Rarely have I seen a brand take such market share in such a short space of time
Juls Dawson, co-founder, Just Consultancies
The firm’s phenomenal growth has drawn admiration from its fast fashion counterparts, including young fashion agent Juls Dawson, co-founder of Just Consultancies: “Kim and the Glamorous team transformed young fast fashion when they entered this sector a decade ago, and rarely have I seen a brand take such market share in such a short space of time.
“Their trajectory to the top has been continually upwards, and testament to their sourcing ability, pricing, amazing team, breadth of range, speed to market and omnipresence at domestic and international shows. Kim has managed to put together a winning formula and infrastructure that is hard to replicate, and long may they continue to give others in this arena something to aim for.”
Jin is not resting on her laurels, however. The market is increasingly competitive and the 35-year-old says her business needs to get “better and better” to stay on top. You need to continue to invest. Eight years ago everyone wanted better prices, but now so many people are doing cheaper prices. The quality of the product is now really important.”
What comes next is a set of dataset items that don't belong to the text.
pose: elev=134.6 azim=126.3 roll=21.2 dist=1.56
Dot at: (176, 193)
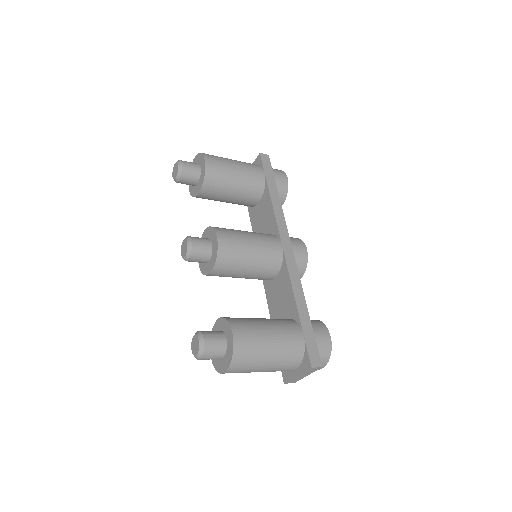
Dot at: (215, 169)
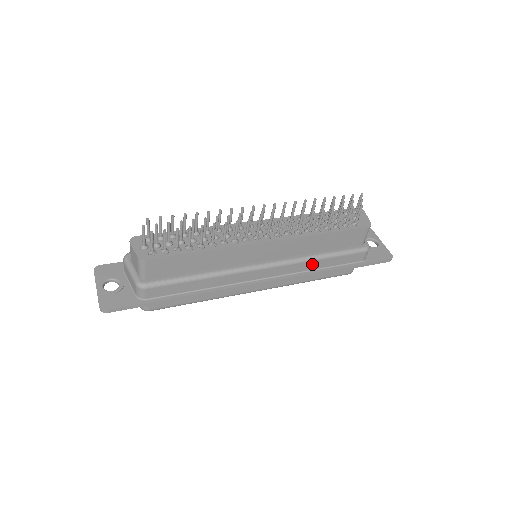
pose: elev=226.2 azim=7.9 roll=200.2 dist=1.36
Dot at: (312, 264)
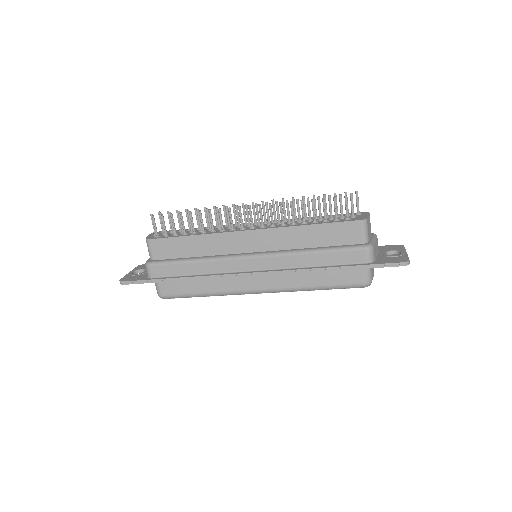
Dot at: (302, 259)
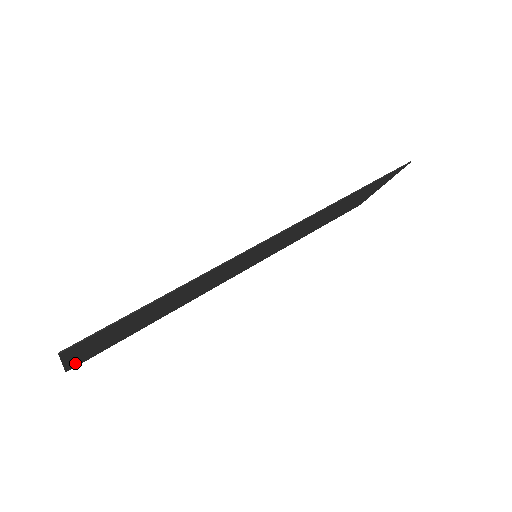
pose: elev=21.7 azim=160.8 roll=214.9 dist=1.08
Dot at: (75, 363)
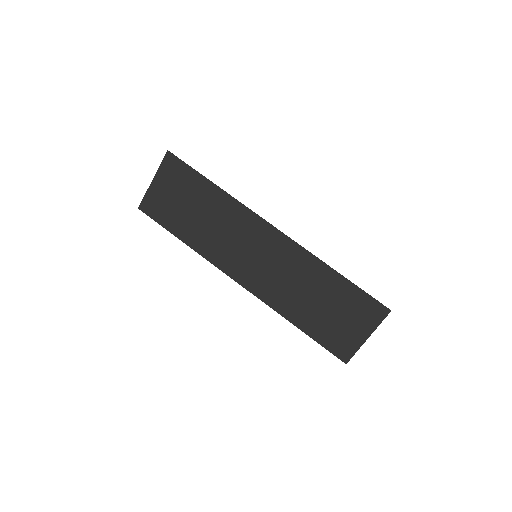
Dot at: (148, 201)
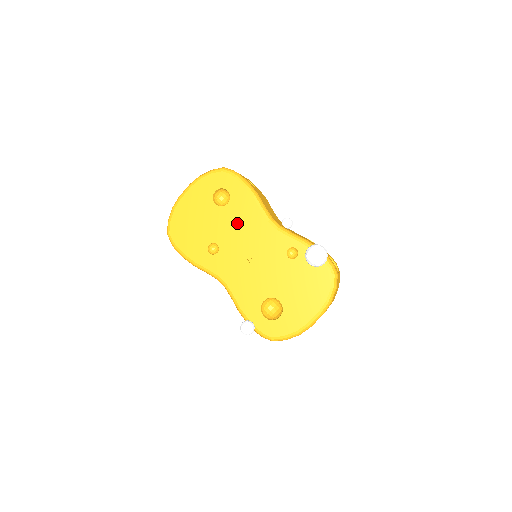
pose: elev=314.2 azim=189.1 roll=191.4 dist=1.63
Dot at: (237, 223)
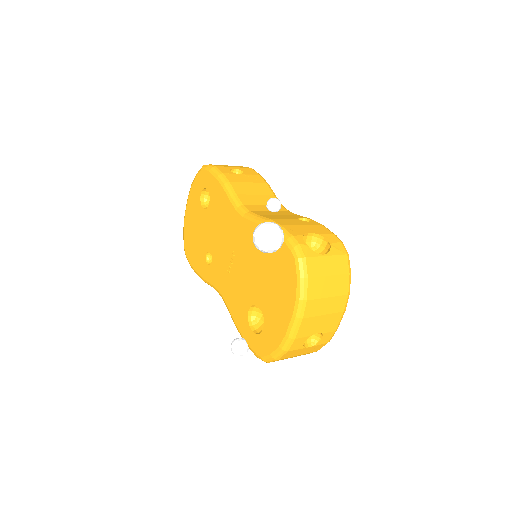
Dot at: (218, 222)
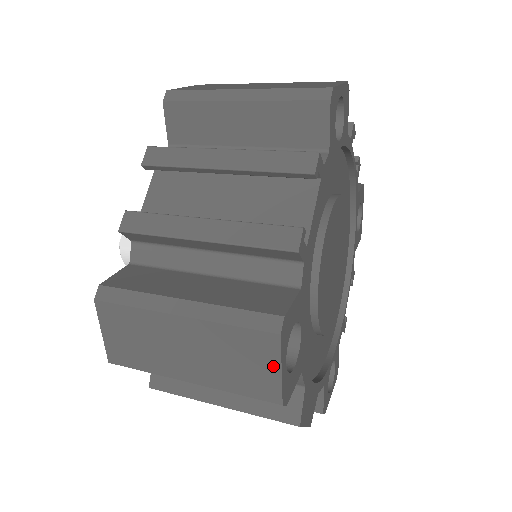
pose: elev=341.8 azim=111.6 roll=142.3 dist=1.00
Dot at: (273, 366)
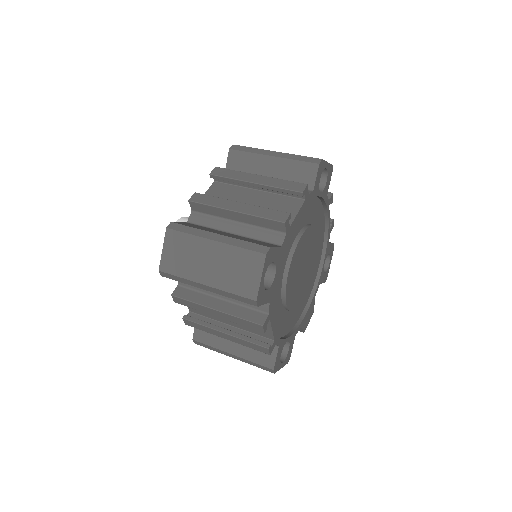
Dot at: occluded
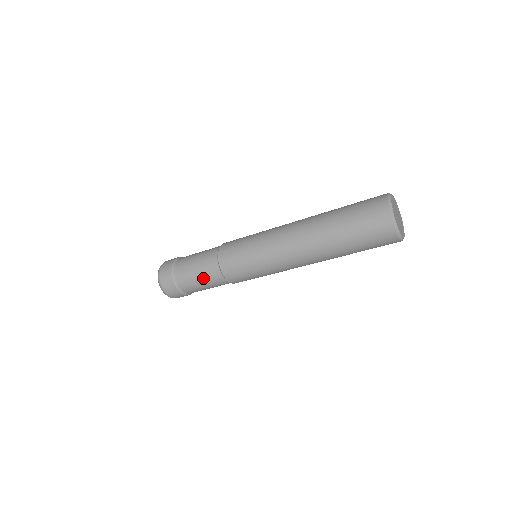
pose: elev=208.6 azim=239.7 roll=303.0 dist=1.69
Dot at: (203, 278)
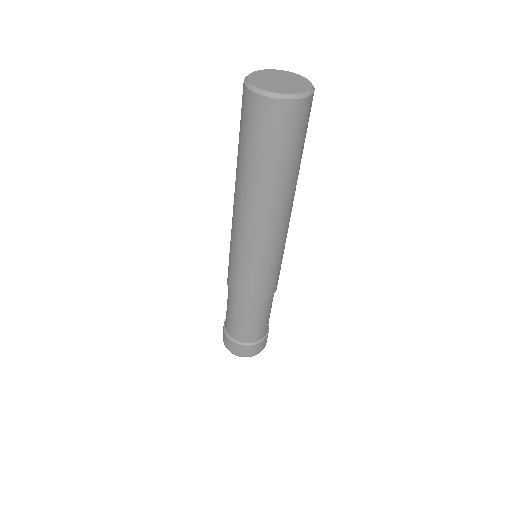
Dot at: (243, 318)
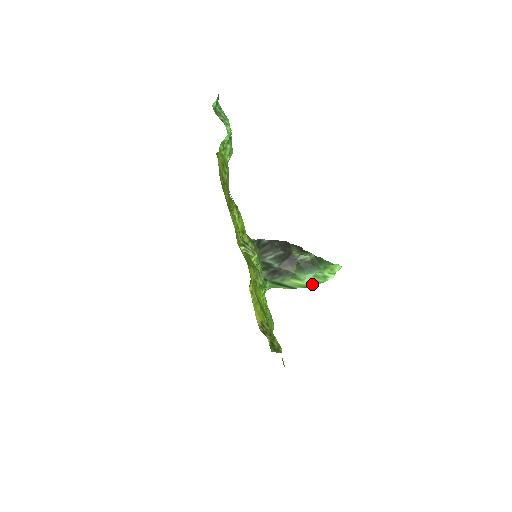
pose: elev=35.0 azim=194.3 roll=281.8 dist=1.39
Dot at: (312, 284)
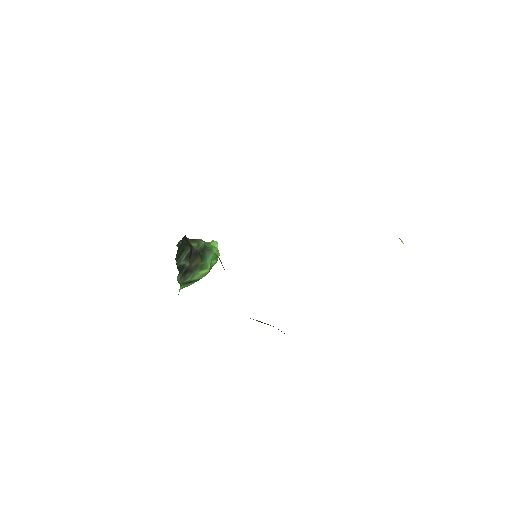
Dot at: (211, 268)
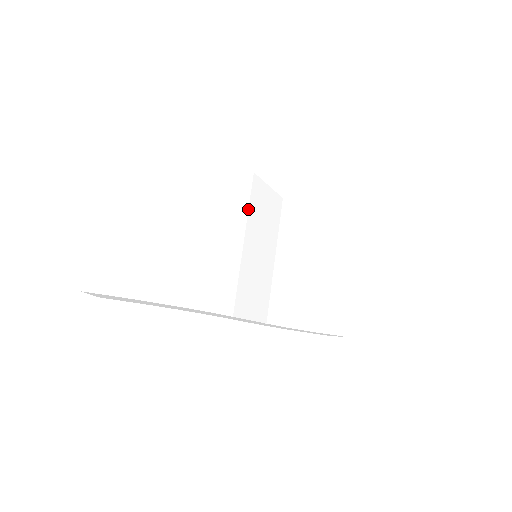
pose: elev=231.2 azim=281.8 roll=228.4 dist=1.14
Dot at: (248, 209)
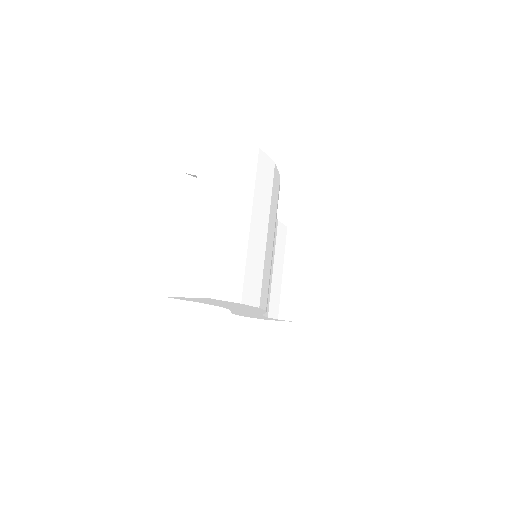
Dot at: occluded
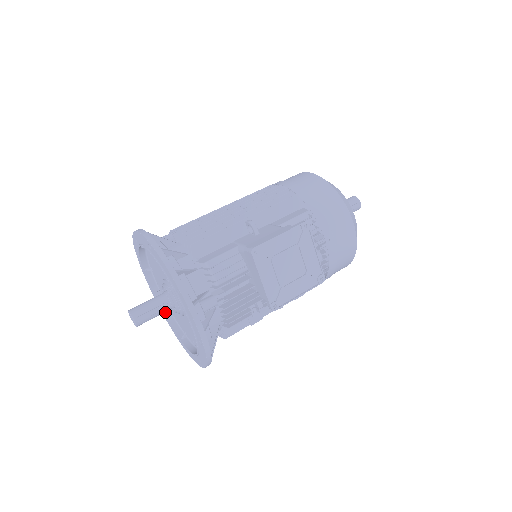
Currency is really important and the pound dropping is not helping our margins
One challenge facing Jin, like all other fashion businesses in the UK, is Brexit and the implications leaving the European Union might have on trade.
“Currency is really important and the pound dropping is not helping our margins. We might have to increase our prices marginally, although, as a global business, we haven’t been hit as hard as others, as we spread the risk,” she says.
To further alleviate financial risks, Jin is planning to use some UK manufacturers to produce trans-seasonal product for spring 17. She is still deciding on which ones to use and negotiations are at an early stage.
Despite the uncertainty around currency and consumer sentiment, Jin is confident that adapting to the changing economy will secure her ambitions for global domination: “The world doesn’t seem very stable at the minute. So the challenge will be to maintain price and quality, and make the designs and lead times even better. We also have to try to be more efficient.
“The economy is tough, so you have to make sure your sell-through is strong and costs are monitored. Adapting to external factors is essential. In five years we want to be a global brand. We’ve built the base, but we’re only getting started.”